§ JOB
Your copy of the entries below should hold exactly the lines from the one containing "Werkzeug lösen" to the one containing "势。亚太的电子签名格局以碎片化、高标准和严格法规为特", inclusive, and no pictures.

§ DATA UNDER STUDY

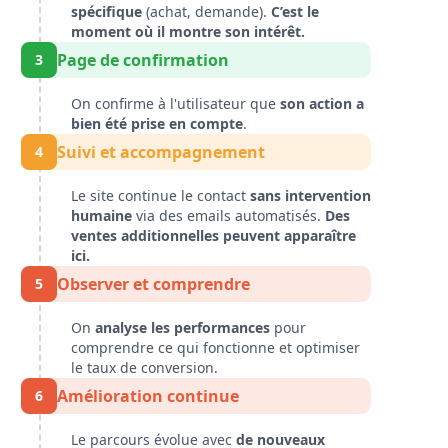
spécifique
(achat, demande).
C’est le
moment où il montre son intérêt.
Page de confirmation
3
On confirme à l'utilisateur que
son action a
bien été prise en compte
.
Suivi et accompagnement
4
Le site continue le contact
sans intervention
humaine
via des emails automatisés.
Des
ventes additionnelles peuvent apparaître
ici.
Observer et comprendre
5
On
analyse les performances
pour
comprendre ce qui fonctionne et optimiser
le taux de conversion.
Amélioration continue
6
Le parcours évolue avec
de nouveaux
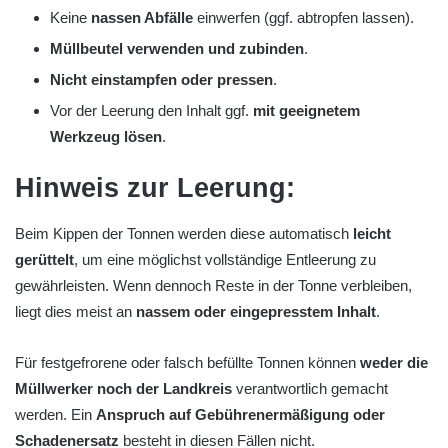
Keine
nassen Abfälle
einwerfen (ggf. abtropfen lassen).
Müllbeutel verwenden und zubinden
.
Nicht einstampfen oder pressen
.
Vor der Leerung den Inhalt ggf.
mit geeignetem
Werkzeug lösen
.
Hinweis zur Leerung:
Beim Kippen der Tonnen werden diese automatisch
leicht
gerüttelt
, um eine möglichst vollständige Entleerung zu
gewährleisten. Wenn dennoch Reste in der Tonne verbleiben,
liegt dies meist an
nassem oder eingepresstem Inhalt
.
Für festgefrorene oder falsch befüllte Tonnen können
weder die
Müllwerker noch der Landkreis
verantwortlich gemacht
werden. Ein
Anspruch auf Gebührenermäßigung oder
Schadenersatz
besteht in diesen Fällen nicht.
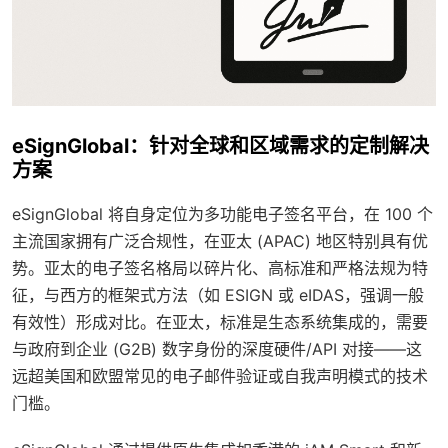
eSignGlobal：针对全球和区域需求的定制解决
方案
eSignGlobal 将自身定位为多功能电子签名平台，在 100 个
主流国家拥有广泛合规性，在亚太 (APAC) 地区特别具有优
势。亚太的电子签名格局以碎片化、高标准和严格法规为特
征，与西方的框架式方法（如 ESIGN 或 eIDAS，强调一般
有效性）形成对比。在亚太，标准是生态系统集成的，需要
与政府到企业 (G2B) 数字身份的深度硬件/API 对接——这
远超美国和欧盟常见的电子邮件验证或自我声明模式的技术
门槛。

§ WRITTEN RESPONSE
Werkzeug lösen
.
Hinweis zur Leerung:
Beim Kippen der Tonnen werden diese automatisch
leicht
gerüttelt
, um eine möglichst vollständige Entleerung zu
gewährleisten. Wenn dennoch Reste in der Tonne verbleiben,
liegt dies meist an
nassem oder eingepresstem Inhalt
.
Für festgefrorene oder falsch befüllte Tonnen können
weder die
Müllwerker noch der Landkreis
verantwortlich gemacht
werden. Ein
Anspruch auf Gebührenermäßigung oder
Schadenersatz
besteht in diesen Fällen nicht.
eSignGlobal：针对全球和区域需求的定制解决
方案
eSignGlobal 将自身定位为多功能电子签名平台，在 100 个
主流国家拥有广泛合规性，在亚太 (APAC) 地区特别具有优
势。亚太的电子签名格局以碎片化、高标准和严格法规为特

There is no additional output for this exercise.